Lateral wedge insoles have ‘no association’ with pain reduction in patients with medial knee osteoarthritis, suggests new UK analysis.
The researchers conducted a meta-analysis of 12 studies involving 890 participants with medial knee osteoarthritis. Over 500 received a lateral wedge insole, with the angle of the insoles varying from 5° to 15°. Control groups were patients who received an appropriate placebo (i.e. a neutral or flat insole or shoe) or no treatment. The outcome measure in the study was self-reported pain after treatment using the 20-point Western Ontario and McMaster Universities Arthritis Index (WOMAC) pain scale. Treatment duration varied from two weeks to two months.

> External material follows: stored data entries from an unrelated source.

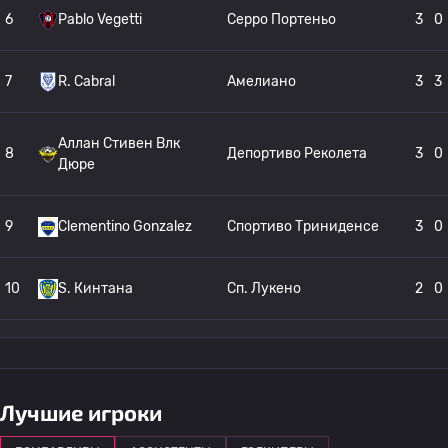
6
Pablo Vegetti
Серро Портеньо
3
0
7
R. Cabral
Амелиано
3
3
Аллан Стивен Влк
8
Депортиво Реколета
3
0
Дюре
9
Clementino Gonzalez
Спортиво Триниденсе
3
0
10
S. Кинтана
Сп. Лукено
2
0
Нельсон Ариэль Гауто
11
Спортиво Триниденсе
2
1
Кастильо
Лучшие игроки
Альдо Вальмор
12
Депортиво Реколета
2
1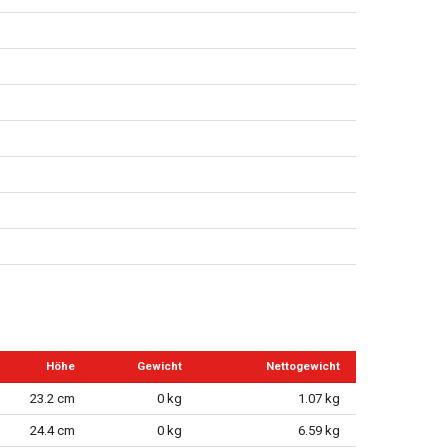
Höhe
Gewicht
Nettogewicht
23.2 cm
0 kg
1.07 kg
24.4 cm
0 kg
6.59 kg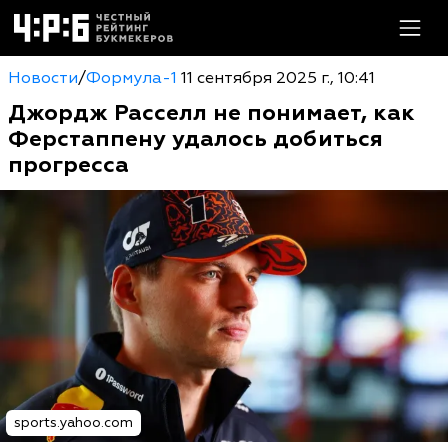
Новости
/
Формула-1
11 сентября 2025 г., 10:41
Джордж Расселл не понимает, как
Ферстаппену удалось добиться
прогресса
sports.yahoo.com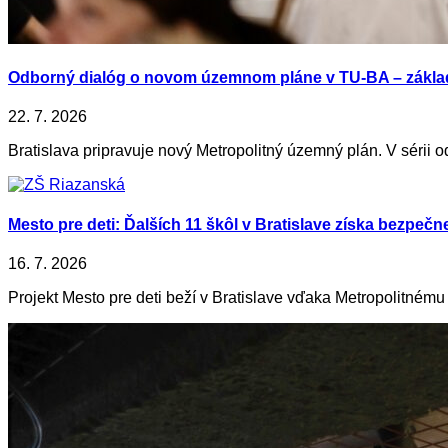
Odborný dialóg o novom územnom pláne v TU-BA – zákla
22. 7. 2026
Bratislava pripravuje nový Metropolitný územný plán. V sérii o
Mesto pre deti: Ďalších 11 škôl v Bratislave získa bezpečn
16. 7. 2026
Projekt Mesto pre deti beží v Bratislave vďaka Metropolitnému i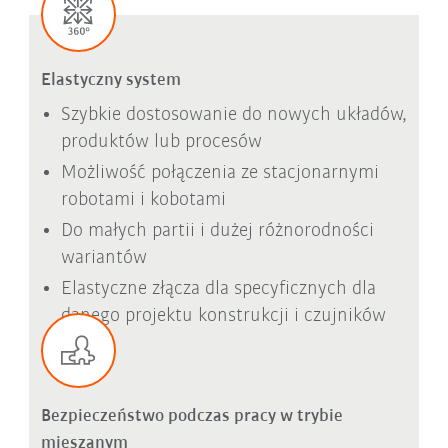
Elastyczny system
Szybkie dostosowanie do nowych układów,
produktów lub procesów
Możliwość połączenia ze stacjonarnymi
robotami i kobotami
Do małych partii i dużej różnorodności
wariantów
Elastyczne złącza dla specyficznych dla
danego projektu konstrukcji i czujników
Bezpieczeństwo podczas pracy w trybie
mieszanym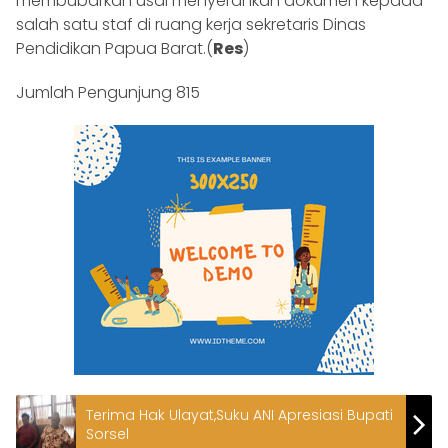
membubarkan usai menyerahkan dokumen kepada
salah satu staf di ruang kerja sekretaris Dinas
Pendidikan Papua Barat.(
Res
)
Jumlah Pengunjung
815
Terima Hak Ulayat,Suku ANI Apresiasi Bupati
Sorsel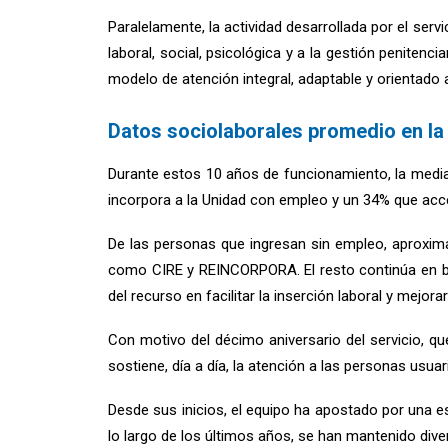
Paralelamente, la actividad desarrollada por el serv
laboral, social, psicológica y a la gestión peniten
modelo de atención integral, adaptable y orientado a
Datos sociolaborales promedio en la
Durante estos 10 años de funcionamiento, la media
incorpora a la Unidad con empleo y un 34% que acc
De las personas que ingresan sin empleo, aproxim
como CIRE y REINCORPORA. El resto continúa en bús
del recurso en facilitar la inserción laboral y mejo
Con motivo del décimo aniversario del servicio, q
sostiene, día a día, la atención a las personas usuar
Desde sus inicios, el equipo ha apostado por una es
lo largo de los últimos años, se han mantenido dive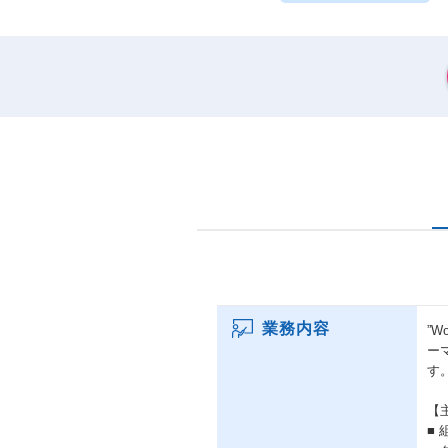
業務内容
”
ー
す
【
■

The pooled standardised mean difference (SMD) suggested a favourable association with lateral wedges, compared with patients in the control group (SMD -0.47), but the researchers cautioned that ‘substantial’ heterogeneity was present. This effect size represented an effect of -2.12 points on the WOMAC pain scale and larger trials with a lower risk of bias suggested a null association. Among trials in which control group patients received a neutral insole (n = 7), lateral wedges showed no association (SMD -0.03) on WOMAC; this represented an effect of -0.12 points, and results showed ‘little’ heterogeneity.
What this means for GPs
The researchers concluded that lateral wedges had ‘no association with pain’, compared with controls and that they were ‘not efficacious for the treatment of knee pain in persons with medial knee osteoarthritis’.